Developer observability guide¶
This guide explains how to extend dpone runtime observability without creating god modules or leaking vendor-specific SDK assumptions into core runtime code.
Design rule¶
Commands are thin adapters. Business logic lives in dpone.observability.*.
Exporter-specific rendering is isolated behind small classes.
classDiagram
class RuntimeMetricsExtractor {
+extract(run_report, metrics, labels)
}
class MetricPoint {
+name
+value
+labels
+description
+unit
}
class PrometheusTextRenderer {
+render(points)
}
class OpenTelemetryJsonRenderer {
+render(points, service_name, namespace, resource_attributes)
}
class MetricsArtifactIndexService {
+build(output_dir, artifacts)
}
class RuntimeMetricsExportService {
+export(output_dir, run_report_path, metrics, labels)
}
class observability_cmd {
+cmd_metrics_export(args, ctx, logger)
}
observability_cmd --> RuntimeMetricsExportService
RuntimeMetricsExportService --> RuntimeMetricsExtractor
RuntimeMetricsExportService --> PrometheusTextRenderer
RuntimeMetricsExportService --> OpenTelemetryJsonRenderer
RuntimeMetricsExportService --> MetricsArtifactIndexService
RuntimeMetricsExtractor --> MetricPoint
PrometheusTextRenderer --> MetricPoint
OpenTelemetryJsonRenderer --> MetricPoint
Package taxonomy¶
| Module | Responsibility |
|---|---|
dpone.observability.metrics |
Canonical metric names, labels, units, and extraction from run reports. |
dpone.observability.prometheus |
Prometheus text exposition rendering only. |
dpone.observability.opentelemetry |
OTLP-like JSON rendering only. |
dpone.observability.artifacts |
Per-export checksum index for observability evidence files. |
dpone.observability.export |
Use-case service that writes all artifacts and report files. |
dpone.commands.observability_cmd |
Argparse adapter and stdout formatting only. |
Do not add observability business logic to ops_cmd.py, run_cmd.py, or the
CLI registry.
Adding a new metric source¶
Add extraction to RuntimeMetricsExtractor when the source is a standard dpone
artifact such as:
dpone run --format json;- run registry report;
- certification suite report;
- benchmark baseline report.
Keep extraction deterministic and tolerant of missing optional fields.
Adding a new export target¶
Add a renderer class when the target format has its own rules:
class VendorMetricsRenderer:
def render(self, points: Iterable[MetricPoint]) -> dict[str, object]:
...
Then inject it into a dedicated service or adapter.

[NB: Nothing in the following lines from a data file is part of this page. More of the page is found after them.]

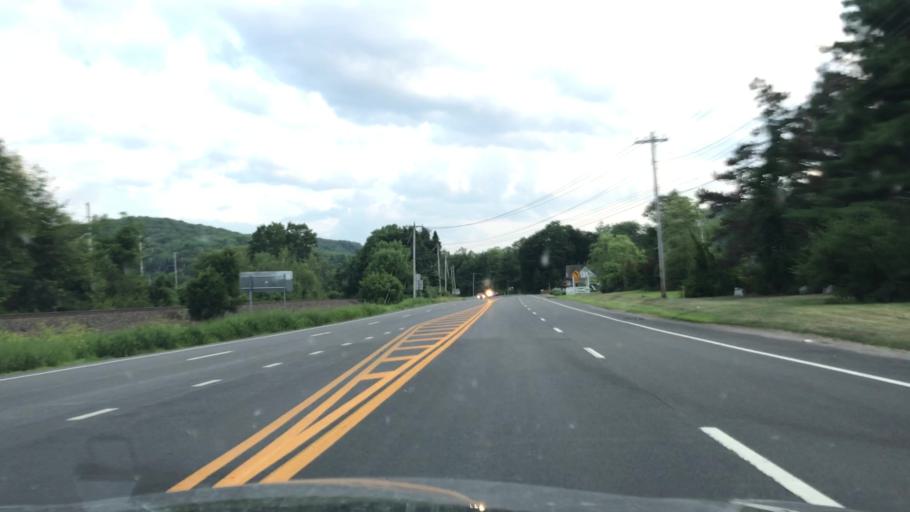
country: US
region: New York
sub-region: Rockland County
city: Sloatsburg
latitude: 41.2267
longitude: -74.1861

Do not make
RuntimeMetricsExportService depend on vendor credentials or network clients.
Network push belongs in a separate optional adapter because local CI must stay
credential-free.
Test contract¶
Every observability change must include:
| Test | Purpose |
|---|---|
| Service test | Confirms files are written and report status is correct. |
| Renderer test | Confirms escaping, labels, and stable output shape. |
| CLI test | Confirms dpone observability metrics-export works through argparse. |
| Artifact index test | Confirms metrics_index.json contains checksums for every generated file. |
| Docs contract test | Confirms user and developer docs mention command, artifacts, Prometheus, OpenTelemetry, and runbooks. |
CI/CD contract¶
When adding observability to a workflow:
- write artifacts under
test_artifacts/observability/<run>/; - upload artifacts with
if: always(); - keep
.github/workflows/observability-maturity.ymlgreen when changing metrics contracts; - never write raw secrets into labels;
- keep labels low-cardinality enough for Prometheus;
- link the failure path in Failure runbooks if the workflow can fail on observability evidence.
Architecture update checklist¶
Update Architecture when one of these changes:
- new observability package or module;
- new supported artifact type;
- new exported telemetry format;
- new artifact index field or checksum semantics;
- new runtime dependency or optional extra;
- new command group or workflow gate.
User docs checklist¶
Update Runtime observability and CLI reference when a CLI flag, artifact file name, blocker code, or runbook action changes.